Tuesday, December 9, 2008

Magnetic Textbook (Metallica CD Review) by Alison Ross


Magnetic Textbook
by Alison Ross

I’ll admit that I haven’t been following Metallica that closely since 1991’s Black Album. A friend introduced me to the band’s music in the mid-80s, and initially I was repelled by their seemingly hyperbolic metal-head mien. But then I grew into their feisty brand of artsy cacophony and began to realize just how refined their music was, considering metal’s typical image as brutish amorphous noise. Instead, Metallica brought the music form to a sublimely primeval level.

For the most part throughout its tenure as the reigning metal royals, Metallica has crafted albums of barely contained, eloquently wrought fury. Sure, the band evolved from a more sinister sound to a more palatable one over time, but native to that sound has always been anger sublimated through layered labyrinthian fretwork, graveyard-yowling vocals, and aggro percussion.

St. Anger, according to many, was a pesky anomaly amid Metallica’s catalogue – a rumbling jumble of sounds and moods but lacking cohesive integrity.

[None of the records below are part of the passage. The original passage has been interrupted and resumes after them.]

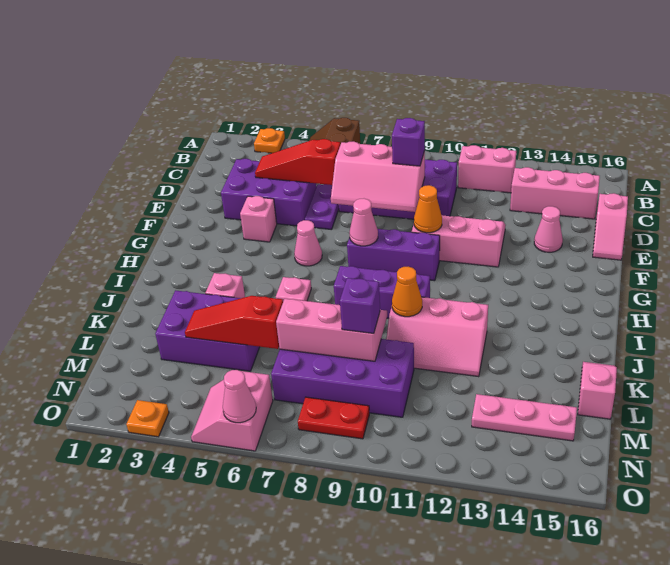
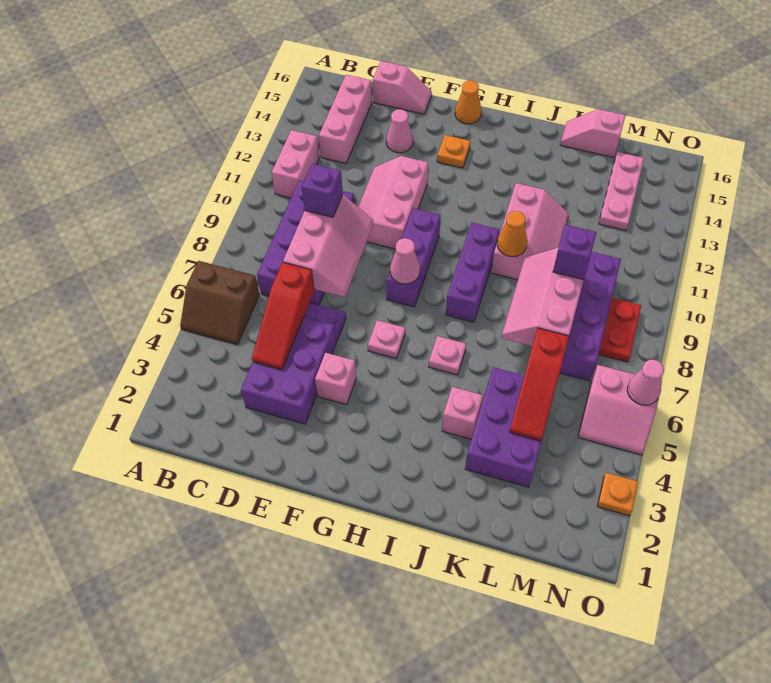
orange plate A3 level 1 -> orange plate G14 level 1
orange cone F10 level 2 -> orange cone G16 level 1
pink cone G6 level 1 -> pink plate G6 level 1

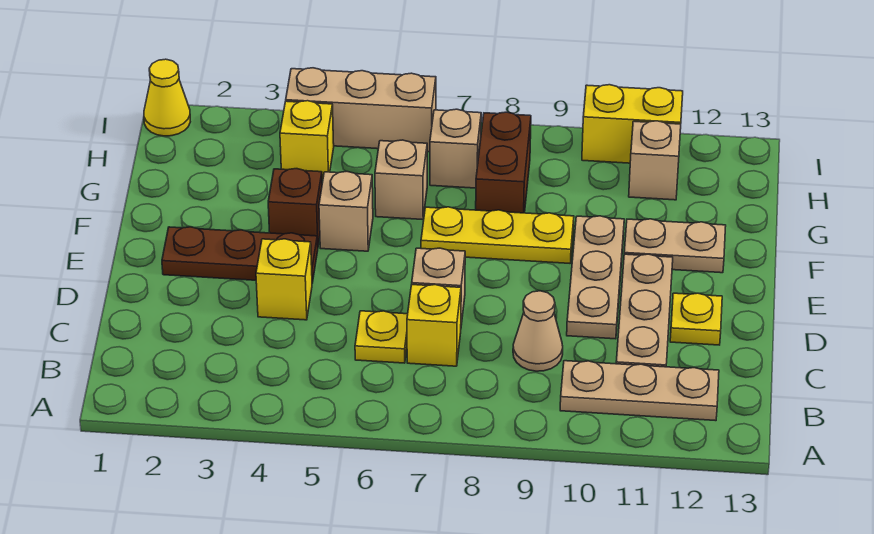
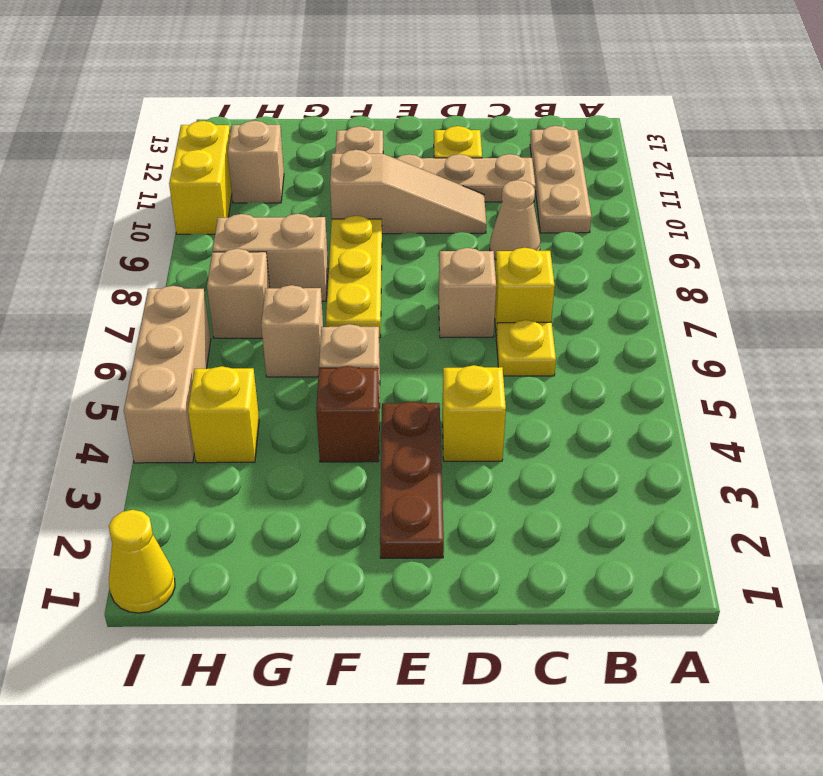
tan plate D10:F10 level 1 -> tan slope D10:F10 level 1 top F
brown brick G8:H8 level 1 -> tan brick G8:H8 level 1

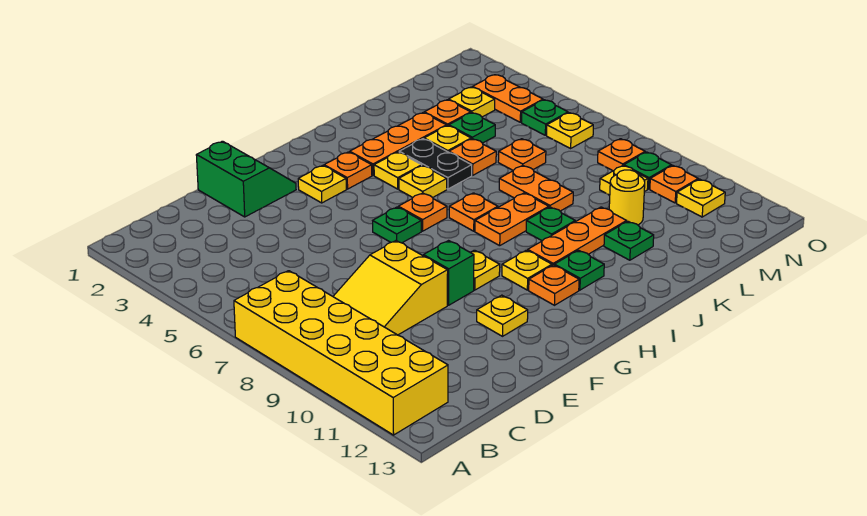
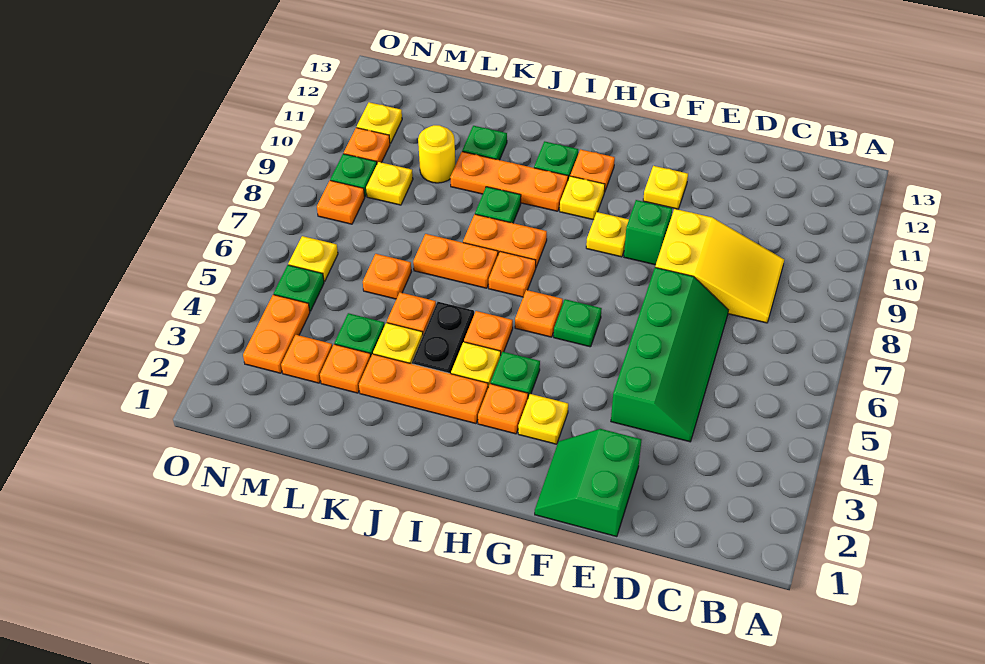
yellow brick A7:B12 level 1 -> none
none -> green slope D4:E7 level 1 top E
none -> green plate H4 level 1
yellow plate I5 level 1 -> orange plate I5 level 1
orange plate K7:K8 level 1 -> orange plate J7:K7 level 1
yellow plate M3 level 1 -> orange plate M3 level 1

With Death Magnetic, Metallica re-establishes itself as the Zeus of the metal pantheon.

With structures that allow for some meandering but only within tightly constructed confines, thickly fortified guitars, Hetfield’s sensual growl, and darkly aching melodies, Death Magnetic is at once a return to and a departure from form. The difference between this album and, say, the Black Album, is that it has a more claustrophobic feel, and a more analytical aesthetic. The album has accessible elements but does not allow for much breathing space and is not terribly hook-conscious. It requires actual concentration to discern its many merits – it is studiously intricate, but in way that’s refreshingly free of pretense.

The two stand-out tracks, “Show your Stars” and “The Day That Never Comes” showcase the fraternal twin personalities of Metallica’s sound – menacing melody and frenetic rage.

The album displays an odd retro-progressive paradox in that in teems with allusions to its past, and yet boldly moves the Metallica sound forward – takes the signature weaving guitar solos into mazier territory, the typical muddy mixture of instruments and sharpens it for crisper clarity, and so on. Ultimately, Death Magnetic is an academic album, delving deeper into the Metallica lexicon in order to hone it and take it into new chapters.

The textbook for producing a complex, abrasive, metal masterpiece is named Death Magnetic.